働き手の減少により、中国が「世界の工場」という看板を下ろすのは、もはや時間の問題だ。そもそも貧富格差の問題が深刻化し、加えて高齢化の進展により年金の給付額も膨らんでいる。国民全体が十分に豊かになる前に高齢化が始まる「未富先老」が、現実のものになりつつある。


国家統計局は2022年の国内総生産(GDP、速報値)も発表しているが、実質で前年比3.0%増となり、政府目標の5.5%前後に届かなかった。新型コロナウイルスの感染拡大を徹底的に抑え込む「ゼロコロナ政策」の影響も大きく、経済は打撃を受けた。


国民全体の生活レベルが一定程度に達した段階で、高齢化社会を迎えた日本とは異なり、経済が成熟する前に高齢化している中国が、立て直しを図るのは至難の業だろう。


中国政府は年金や医療保険など社会保障の充実を急いでいるが、経済の減速に伴う財政難の影響で、後手後手の対応にならざるを得ない。経済が衰退するのは避けられず、貧富格差も拡大し、それが固定化したまま推移しそうだ。

2027年にこだわる理由…

記者会見に臨んだ国家統計局の康義局長は、ゼロコロナからの脱却で中国経済は「全体的に好転するはずだ」と語ったが、同時に「国内経済の基盤はしっかりしていない」と危機感をあらわにした。

このままでは国民の不満が鬱積し、中国共産党は求心力の低下を免れないが、そんなときは国民の目を国外に向けさせ、批判をかわすのが常套手段。現状では、台湾に軍事侵攻する可能性が最も高い。


米インド太平洋軍のフィリップ・デービッドソン前司令官は、現役時代の21年、米上院軍事委員会の公聴会で、中国が2027年までに台湾に武力侵攻する可能性を指摘。この発言は大きなニュースとなって世界を駆け巡った。デービッドソン氏は今年1月にも、自民党の会合で講演し、公聴会で語った認識に変更はないと強調している。
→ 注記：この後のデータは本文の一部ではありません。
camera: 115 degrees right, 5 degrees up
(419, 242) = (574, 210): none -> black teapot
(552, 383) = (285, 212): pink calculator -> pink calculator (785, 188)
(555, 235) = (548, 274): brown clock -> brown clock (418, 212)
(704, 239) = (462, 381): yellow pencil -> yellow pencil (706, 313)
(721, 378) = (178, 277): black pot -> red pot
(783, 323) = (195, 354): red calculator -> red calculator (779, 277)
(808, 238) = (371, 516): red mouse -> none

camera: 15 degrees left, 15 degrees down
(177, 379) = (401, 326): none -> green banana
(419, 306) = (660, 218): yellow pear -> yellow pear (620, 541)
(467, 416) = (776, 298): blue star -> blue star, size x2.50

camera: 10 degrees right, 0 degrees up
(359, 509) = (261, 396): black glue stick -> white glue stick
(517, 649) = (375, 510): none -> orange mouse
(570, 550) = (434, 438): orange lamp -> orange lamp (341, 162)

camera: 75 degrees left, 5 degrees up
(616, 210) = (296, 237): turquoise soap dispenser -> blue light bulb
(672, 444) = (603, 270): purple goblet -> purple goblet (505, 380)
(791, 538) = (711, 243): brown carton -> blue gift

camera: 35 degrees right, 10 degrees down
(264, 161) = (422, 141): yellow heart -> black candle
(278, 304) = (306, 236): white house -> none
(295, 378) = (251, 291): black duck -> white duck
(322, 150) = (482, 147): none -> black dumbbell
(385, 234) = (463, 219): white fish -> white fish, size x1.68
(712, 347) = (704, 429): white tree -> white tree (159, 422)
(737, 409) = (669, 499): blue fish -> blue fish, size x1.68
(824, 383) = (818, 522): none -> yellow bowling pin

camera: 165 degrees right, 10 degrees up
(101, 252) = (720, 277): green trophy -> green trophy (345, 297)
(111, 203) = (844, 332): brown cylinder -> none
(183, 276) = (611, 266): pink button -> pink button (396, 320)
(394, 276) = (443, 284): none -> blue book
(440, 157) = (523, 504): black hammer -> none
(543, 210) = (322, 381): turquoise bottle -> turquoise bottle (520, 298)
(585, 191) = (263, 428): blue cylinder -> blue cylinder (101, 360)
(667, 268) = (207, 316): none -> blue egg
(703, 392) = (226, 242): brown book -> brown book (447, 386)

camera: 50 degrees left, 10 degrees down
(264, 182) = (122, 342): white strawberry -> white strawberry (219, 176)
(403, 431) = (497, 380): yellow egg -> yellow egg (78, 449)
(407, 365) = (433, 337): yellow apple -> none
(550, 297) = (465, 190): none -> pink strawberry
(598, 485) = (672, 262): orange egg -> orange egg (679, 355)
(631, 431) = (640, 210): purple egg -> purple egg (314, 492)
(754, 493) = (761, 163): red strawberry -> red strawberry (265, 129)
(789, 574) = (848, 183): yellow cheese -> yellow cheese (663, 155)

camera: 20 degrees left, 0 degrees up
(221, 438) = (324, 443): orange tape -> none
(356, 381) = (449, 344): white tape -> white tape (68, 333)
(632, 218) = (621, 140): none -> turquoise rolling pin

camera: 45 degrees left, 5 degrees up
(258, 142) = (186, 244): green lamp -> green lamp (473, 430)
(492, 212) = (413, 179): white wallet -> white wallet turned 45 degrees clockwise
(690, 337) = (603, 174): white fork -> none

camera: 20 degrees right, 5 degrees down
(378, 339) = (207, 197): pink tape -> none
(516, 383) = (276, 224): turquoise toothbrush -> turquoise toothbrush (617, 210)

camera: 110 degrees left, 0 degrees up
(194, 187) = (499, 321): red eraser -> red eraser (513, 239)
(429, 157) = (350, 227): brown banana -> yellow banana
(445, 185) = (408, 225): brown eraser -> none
同じく今年1月には、台湾の呉釗燮外交部長が英スカイニュースのインタビューに応じ、「2027年に中国が台湾に対して武力を使用する可能性がある」と発言した。中国が「2027年」にこだわる理由はいくつかある。一つは、人民解放軍が創設100年の節目を迎えること。もう一つは、習氏の実績づくりだ。習氏が異例の3期目に突入したのは前述した通りだが、実は4期目も狙っているという。


新指導部の任期は5年、つまり2027年までとなり、4期目を狙うのなら、それなりの実績が必要となるのは言うまでもない。習氏は27年までに、台湾統一というレガシー(遺産)を創出するため、武力侵攻のタイミングをうかがうことになるだろう。


2月1日には中国の軍用機延べ34機と艦艇延べ9隻が、同日午前6時までの24時間に台湾海峡付近で活動。このうち戦闘機『殲16』や同『スホイ30』、対潜哨戒機『運8』など延べ20機が暗黙の「休戦ライン」とされる中間線を越えたり、南西の防空識別圏に侵入したりした。


中国は昨年の8月以降、中間線越えを常態化させており、いつ軍事的衝突を起こすのか、台湾当局はもちろん、日米などの外交筋は警戒を強めている。